Warren McCulloch did pioneering research into neural structures and function in the context of creating “biological computers,” AKA a computational structure that mimics the processes of the human brain.

Poppy White:

“And so then much later, McCulloch, and [computational neuroscientist Walter] Pitts doing a lot of research and looking at the theory of neurology, and what they find is that the human brain’s processes of thought can actually be represented using this binary analysis. You have a very complex computer that can represent the human brain, and so that basically is kind of artificial intelligence.”

ACF Electronics on Logic Machines, 1955

Photo: Kyle Barr / Gizmodo
Photo: Kyle Barr / Gizmodo

This booklet is a technical paper provided to the Air Force Cambridge Research Centre. A lot of early work on AI, going all the way into the 1980s and beyond, was propped up by the U.S. armed forces and the industries surrounding it.

Poppy White:

“The ACF electronics collection is basically part of this research project into the logic machine.

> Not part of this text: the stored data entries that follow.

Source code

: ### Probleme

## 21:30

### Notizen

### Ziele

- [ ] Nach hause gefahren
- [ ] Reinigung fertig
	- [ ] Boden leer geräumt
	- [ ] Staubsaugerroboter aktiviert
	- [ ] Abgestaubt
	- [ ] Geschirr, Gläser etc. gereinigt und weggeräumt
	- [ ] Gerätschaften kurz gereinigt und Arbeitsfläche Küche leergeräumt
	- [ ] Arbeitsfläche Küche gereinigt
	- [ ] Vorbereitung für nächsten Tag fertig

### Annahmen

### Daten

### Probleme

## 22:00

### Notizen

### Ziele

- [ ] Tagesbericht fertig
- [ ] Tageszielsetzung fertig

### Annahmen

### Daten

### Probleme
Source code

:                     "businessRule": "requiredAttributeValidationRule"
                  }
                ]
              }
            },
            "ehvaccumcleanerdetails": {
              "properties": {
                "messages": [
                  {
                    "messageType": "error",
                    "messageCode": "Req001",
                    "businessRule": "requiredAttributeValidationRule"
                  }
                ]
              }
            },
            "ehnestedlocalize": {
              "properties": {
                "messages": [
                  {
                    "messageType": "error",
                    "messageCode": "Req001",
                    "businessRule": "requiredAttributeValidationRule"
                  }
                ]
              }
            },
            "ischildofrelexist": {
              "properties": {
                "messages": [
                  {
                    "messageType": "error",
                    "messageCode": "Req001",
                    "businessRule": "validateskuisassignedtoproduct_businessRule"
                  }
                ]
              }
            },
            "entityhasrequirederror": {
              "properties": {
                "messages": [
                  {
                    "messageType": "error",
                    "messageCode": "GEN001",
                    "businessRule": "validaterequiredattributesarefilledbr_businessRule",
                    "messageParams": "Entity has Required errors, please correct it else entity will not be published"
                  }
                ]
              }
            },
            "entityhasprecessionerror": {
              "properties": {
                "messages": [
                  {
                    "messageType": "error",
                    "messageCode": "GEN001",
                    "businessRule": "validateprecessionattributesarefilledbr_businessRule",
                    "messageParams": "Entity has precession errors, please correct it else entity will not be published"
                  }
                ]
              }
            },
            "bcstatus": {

This first machine was theorised to have properties that would allow it to answer general problems. It’s one of the first times that had ever been considered. When computers were just solving numerical problems. This was theorizing all of these different things. I think a lot of that was because it’s an industrial company, so it was thinking a lot in terms of industry and computer’s role within that.”

Multiple papers involving research on “logic machines”

Photo: Kyle Barr / Gizmodo
Photo: Kyle Barr / Gizmodo

A brochure containing multiple research papers by scientists working at the data processing department at ACF Electronics. The brochure was meant to display “an accurate picture of the progress in this field.”

Poppy White:

“It was a project that took place at ACF electronics led by Alonzo Church, this a professor, lecturer, and researcher who headed this research project into the theory of logic machine. This kind of moved away from computing that happened in the past. Basically, mathematical computing focused on purely numerical problems being solved. And this was kind of pioneering a sense that it was the first time that we expect anyone who thought about computer being able to kind of solve problems and general problems and human problems. And what’s also really interesting is that you’ve got numerous women taking part in that research, which is really important, because this is the early 1900s. And so there’s Joyce Friedman has items of theirs that they’ve co-authored or authored which is part of this research.

Two more papers by Warren McCulloch

Photo: Kyle Barr / Gizmodo
Photo: Kyle Barr / Gizmodo

As a neurophysiologist and cybernetician, Warren McCulloch introduced many new ideas into the popular lexicon and furthered the realm of cybernetics. But among that, he also brought up several ethical questions about the role of machines in human society. The paper on the left touches on “the mind-like behaviour” of robots, while the one on the right, in no small amount of flowery language, touches on themes of the unknown aspects of the human brain and people governing their own bodies with cybernetics.

Christian White:

“It’s that same dilemma, which again, these brilliant people doing this work so long ago, before the technical possibilities of realising it were present. They were nonetheless aware of as a risk of what happens when you can’t tell the difference between people and computers? And again, we’re in the mid 1950s. Computing power is so limited at this time. But nonetheless, the theory of all of this is already being worked through. And McCulloch is absolutely central to that at MIT.”